De uso capeão, já tá cheio, porque é 10 anos. E ainda tem mais um bocado de ano em cima, 12 anos ou 13 em cima. Então de uso capeão o direito já me deu tudo. Quando meu marido faleceu, eu morava em uma casa de taipa, estava com os meninos pequenos ainda. Depois disso eu já tive uma casinha ali onde está aquele cimento, já tive outra mais lá para cima e depois fiz essa aqui. Mas sempre aqui.

CELEBRAÇÕES
O que acontece aqui é, de vez em quando, essa folia do pessoal que tem barracas. É o que me distrai, por sinal até. Eu fico daqui da porta, tenho medo de confusão. Daqui da porta, boto a cadeira, fico de noite apreciando tudo, não gosto de barraca não.

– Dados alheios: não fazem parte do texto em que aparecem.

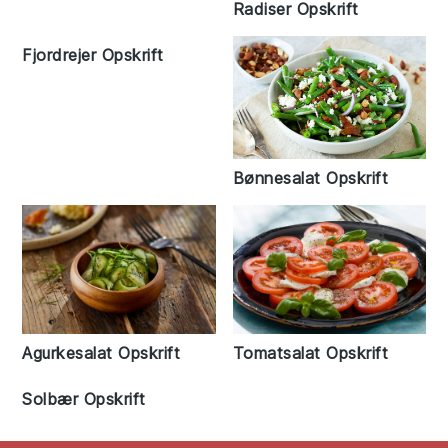
Radiser Opskrift
Fjordrejer Opskrift
Bønnesalat Opskrift
Agurkesalat Opskrift
Tomatsalat Opskrift
Solbær Opskrift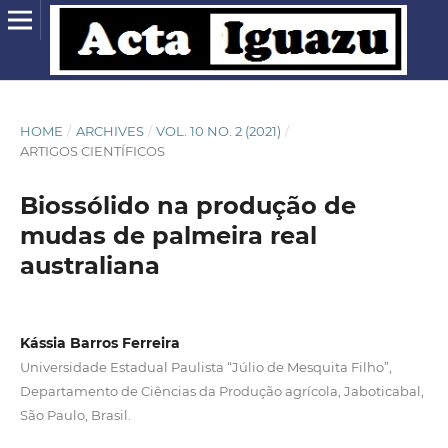
HOME
/
ARCHIVES
/
VOL. 10 NO. 2 (2021)
/
ARTIGOS CIENTÍFICOS
Biossólido na produção de
mudas de palmeira real
australiana
Kássia Barros Ferreira
Universidade Estadual Paulista “Júlio de Mesquita Filho”,
Departamento de Ciências da Produção agrícola, Jaboticabal,
São Paulo, Brasil.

No meu aniversário eles sempre fazem uma surpresa para mim, e no fim de ano, que é festa de familiar. Principalmente no Natal, fazem um churrasquinho ali fora, perto da mangueira, compram a cervejinha, a gente fica ali brincando. Nossa brincadeira é aqui mesmo, todo domingo. Minha filha que trabalha lá no Trobogy, sobe sábado. Aí fica todo mundo reunido ali em baixo da mangueira. Ali a gente brinca, bota som para tocar, um distrai de um lado, um distrai de outro, pronto. A brincadeira é essa, aqui dentro mesmo.